To prevent the current decline in cargo imports due to high exchange rates, the Central Bank of Nigeria (CBN) and the Nigeria Customs Service (NCS) have agreed to stabilize import rates, ensuring business owners and importers can plan effectively.
The volatility of the naira against the US dollar has significantly reduced import volumes at Nigerian ports. Vehicle imports have fallen by 45%, container traffic by 30%, and bulk cargo by 20%.
Confirming this collaboration, Customs Comptroller General Bashir Adewale Adeniyi stated that the CBN and NCS, supported by Finance Minister Wale Edun, are working closely to achieve stable import rates conducive to business planning.
Reporters also highlighted suggestions from Muda Yusuf, Managing Director of the Centre for the Promotion of Private Enterprise (CPPE), who proposed establishing a fixed Customs exchange rate for cargo clearance between N900/$ and N1,000/$ for a specified period, ensuring economic stability and predictability in maritime trade.
Meanwhile, Dr.

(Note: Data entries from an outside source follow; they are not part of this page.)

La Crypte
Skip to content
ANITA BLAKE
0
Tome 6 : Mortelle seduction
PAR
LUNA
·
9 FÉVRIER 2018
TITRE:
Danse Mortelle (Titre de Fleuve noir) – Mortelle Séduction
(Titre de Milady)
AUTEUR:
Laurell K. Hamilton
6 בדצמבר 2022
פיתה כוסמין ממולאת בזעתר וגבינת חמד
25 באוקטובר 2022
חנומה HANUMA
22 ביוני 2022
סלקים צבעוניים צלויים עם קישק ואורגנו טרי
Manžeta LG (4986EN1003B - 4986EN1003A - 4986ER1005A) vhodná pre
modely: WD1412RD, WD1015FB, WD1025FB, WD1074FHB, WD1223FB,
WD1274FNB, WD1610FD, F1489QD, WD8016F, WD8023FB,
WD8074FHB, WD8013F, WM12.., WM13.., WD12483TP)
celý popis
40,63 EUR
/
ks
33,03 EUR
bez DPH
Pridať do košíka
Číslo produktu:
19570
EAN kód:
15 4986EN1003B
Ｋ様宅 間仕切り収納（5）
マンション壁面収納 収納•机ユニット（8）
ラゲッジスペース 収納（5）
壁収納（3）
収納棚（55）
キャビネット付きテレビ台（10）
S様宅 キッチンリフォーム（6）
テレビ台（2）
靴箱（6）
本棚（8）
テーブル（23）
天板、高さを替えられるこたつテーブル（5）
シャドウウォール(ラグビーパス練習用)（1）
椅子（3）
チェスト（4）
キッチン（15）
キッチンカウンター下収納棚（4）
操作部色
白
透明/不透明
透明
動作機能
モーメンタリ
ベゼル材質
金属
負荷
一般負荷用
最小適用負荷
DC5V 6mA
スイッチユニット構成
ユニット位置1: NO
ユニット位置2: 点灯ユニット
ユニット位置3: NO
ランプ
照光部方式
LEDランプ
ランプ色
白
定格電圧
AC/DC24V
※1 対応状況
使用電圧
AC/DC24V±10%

Kayode Farinto, former Acting President of the Association of Nigerian Licensed Customs Agents (ANLCA), emphasized the necessity for a stable predictive exchange rate solely for Customs purposes to counteract the drastic decline in cargo volumes.
The current situation has been challenging for freight forwarders, with many facing job losses amid the economic uncertainties caused by fluctuating exchange rates.
Ikechukwu Anaba, a clearing agent, expressed concerns over the CBN’s fluctuating exchange rates affecting cargo clearance, noting significant drops in bulk cargo by 20%, container imports by 30%, and vehicle imports by 55%.
Anaba recommended fixing a permanent Customs exchange rate for cargo clearance within the range of N800/$ to N1,000/$ for three months to one year, asserting that such stability would benefit economic growth and international trade predictability within the maritime sector.